# Things seen in Pittsburgh



## Chopstick (Jun 20, 2018)

@RustyShackleford @Viper1 
Enjoy

Pirates pitcher Steven Brault sang national anthem before Brewers-Pirates game


----------



## RustyShackleford (Jun 20, 2018)

Saw the highlight last night.  He spent some time with AAA Indy and I saw him pitch a few games.


----------



## Devildoc (Jun 20, 2018)

That is one of my favorite pro sports venues.  A great stadium and organization.


----------



## Gunz (Jun 20, 2018)

That's very cool. I've heard worse. A lot worse.


----------



## AWP (Jun 20, 2018)

Pittsburgh will never beat Florida Man! I laugh at this thread.


----------



## Viper1 (Jun 21, 2018)

Chopstick said:


> @RustyShackleford @Viper1
> Enjoy
> 
> Pirates pitcher Steven Brault sang national anthem before Brewers-Pirates game


That’s awesome.


----------



## Chopstick (Jun 24, 2018)

Devildoc said:


> That is one of my favorite pro sports venues.  A great stadium and organization.

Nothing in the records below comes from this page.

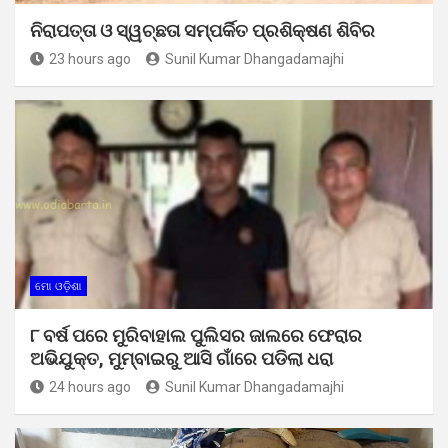
ନିରାପତ୍ତା ଓ ସ୍ୱଚ୍ଛତା ସମ୍ପର୍କିତ ପ୍ରଶିକ୍ଷଣ ଶିବିର
23 hours ago
Sunil Kumar Dhangadamajhi
ମୋ ଓଡ଼ିଶା
୮ ବର୍ଷ ପରେ ମୁରିବାହାଲ ପୁଲିସର ଜାଲରେ ଫେରାର
ଅଭିଯୁକ୍ତ, ମୁମ୍ବାଇରୁ ଆସି ଗାଁରେ ପଡିଲା ଧରା
24 hours ago
Sunil Kumar Dhangadamajhi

There is literally no bad seat in the house.  Robert Nutting is a complete jackwagon but at least we have a beautiful venue. ;)


----------



## Chopstick (Jun 30, 2018)




----------



## Ooh-Rah (Jun 30, 2018)

AWP said:


> I laugh at this thread.


Some might even say you “scoff” at this thread.  But we don’t do that here


----------



## Chopstick (Jul 28, 2018)

@RustyShackleford  and @Viper1 while not actually "seen in Pittsburgh",  I saw a frigging giant black bear that hit been hit along 79 just before the Franklin exit today.  It was "yuuuuuuuuuuuuge".   We were cruising along at a pretty good clip so sadly no pics, but Mr. Chop is my witness.  I have never seen a bear struck along any highway in PA in my life.  
Poor Mr. Bear.  RIP


----------



## Chopstick (Nov 13, 2018)

This is exciting news for us yinzers(although this yinzer wont be able to ride it due to my damn neck fusion).  Good bye Logjammer, hello Steel Curtin.


----------